The young man came to the emergency room at Tampa General Hospital. For almost an hour, he'd been having trouble speaking, and the right side of his face and right arm were weak. He was having a stroke.
But why? He was 26, healthy but for asthma, didn't smoke tobacco, didn't drink, had no family history of blood clots, heart disease or stroke. Doctors treated him, and when his condition improved, they asked what he was doing before the stroke.
Smoking "spice," he said.
It was the street name for synthetic marijuana, plant clippings hosed with chemicals and rolled into a joint. Doctors tucked away the information as noteworthy.

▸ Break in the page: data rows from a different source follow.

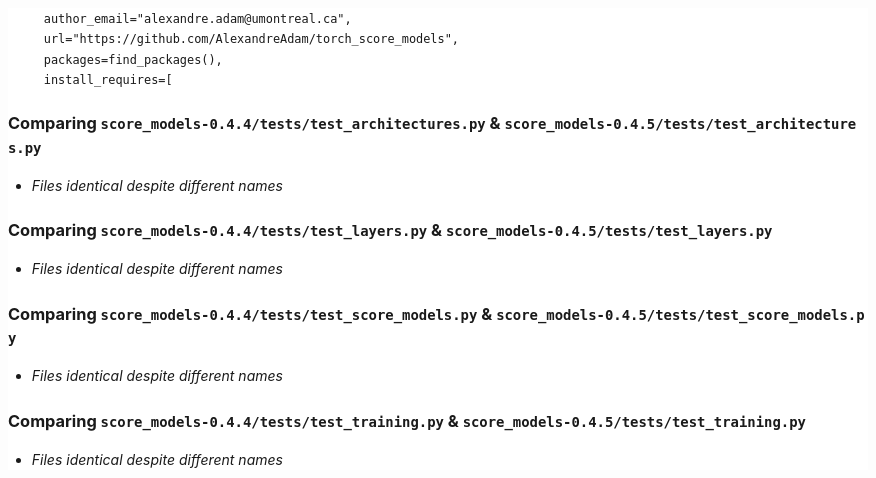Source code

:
 ```diff
     author_email="alexandre.adam@umontreal.ca",
     url="https://github.com/AlexandreAdam/torch_score_models",
     packages=find_packages(),
     install_requires=[
```

### Comparing `score_models-0.4.4/tests/test_architectures.py` & `score_models-0.4.5/tests/test_architectures.py`

 * *Files identical despite different names*

### Comparing `score_models-0.4.4/tests/test_layers.py` & `score_models-0.4.5/tests/test_layers.py`

 * *Files identical despite different names*

### Comparing `score_models-0.4.4/tests/test_score_models.py` & `score_models-0.4.5/tests/test_score_models.py`

 * *Files identical despite different names*

### Comparing `score_models-0.4.4/tests/test_training.py` & `score_models-0.4.5/tests/test_training.py`

 * *Files identical despite different names*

But although Tampa is big, the Comprehensive Stroke Center at TGH is a smaller world. When a 19-year-old woman came in later with similar symptoms, the stroke team recognized her. She'd been there to see her brother during his stroke.
"That's the only reason it even dawned on us to ask, 'Hey, were you by any chance smoking spice?' " said W. Scott Burgin, neurology professor at the University of South Florida and director of TGH's stroke center.
Indeed, she had smoked it. And like her brother, she had smoked from the same batch right before the symptoms started.
The cases prompted a study by a USF neurology team to determine if there may be a link between synthetic marijuana and strokes in healthy, young adults. The results appeared in a November article published in the American Academy of Neurology's journal, Neurology, and are generating discussion in the field.
More research has to be done, said Burgin, the paper's senior author. There's always a chance the siblings shared a medical predisposition to strokes, although doctors didn't find one. But since submitting the paper, he said, he has seen at least two probable spice-stroke cases at the hospital, in people who were not related to each other.
The sibling strokes showed the pattern of a clot traveling from the heart to the brain. That made sense to Burgin, who said many complaints people have after smoking spice are cardiac, like heart palpitations and chest pain.
Spice, also called K2, has been sold for years in stores under the guise of "herbal incense" or "potpourri." The packets are labeled "not for human consumption," which helped the product skirt regulation. Before 2010, it was not controlled in any way.
President Barack Obama signed a bill in 2012 banning several types of synthetic drugs. And 43 states have bans on spice, including Florida, where Attorney General Pam Bondi has taken up the cause. Local law enforcement agencies have done high-profile mini-mart sweeps, confiscating loads of neon packets with trippy pictures of Dopey from Snow White and the Seven Dwarves, and names like Kush Max, Impact and Mind Warp.
But people still buy spice on the Internet, or at mom-and-pop convenience stores. And manufacturers keep working to make chemical combinations that aren't yet banned. A 2012 survey from the University of Michigan found one in nine American high school seniors reported using spice, making it their second-most-used illegal drug after natural marijuana.
Spice is not natural marijuana. It's far more potent, experts say, and can make people crazed.
"I don't think the two things should be confused with one another," Burgin said. "This is a clandestine, artificial designer drug that we're talking about here, made in a lab."
St. Petersburg police officer Patrick McGovern deals with spice arrests every day. Most people he sees with spice are between 20 and 30, he said. He can tell right away when someone has been smoking it because they're either very lethargic or completely aggressive, acting wild, resisting arrest.
"I've never seen anything like this and I've been doing this 21 years," he said. "I know when someone's been smoking marijuana, the real stuff. It's mellow, giggly. Typical. This stuff is weird."
A mentally-ill man was said to have smoked spice before he stole an ax and chased people down a St. Petersburg street in October. Last year, medical examiners listed synthetic marijuana as a factor in the death of a 19-year-old man who drowned in 14 inches of water in a Clearwater creek.
While more medical research on spice will come, Burgin said the USF case studies offer immediate takeaways.
One is for doctors. They need to ask about drugs like spice, MDMA (usually called "molly") and bath salts, he said, things that don't always show up on traditional drug screens, things patients don't like to admit without prodding.
"We are all taught to ask about marijuana and cocaine and amphetamines and alcohol and tobacco," he said. "We didn't have synthetic marijuana and molly and some of these other drugs when I went to medical school."
The other takeaway is for the general public, for anyone who would consider putting untested chemicals in his body.
"Would you just walk down the street and pick up a pill bottle off the ground that had no label on it and take those?" Burgin said. "That's probably safer in some ways than this."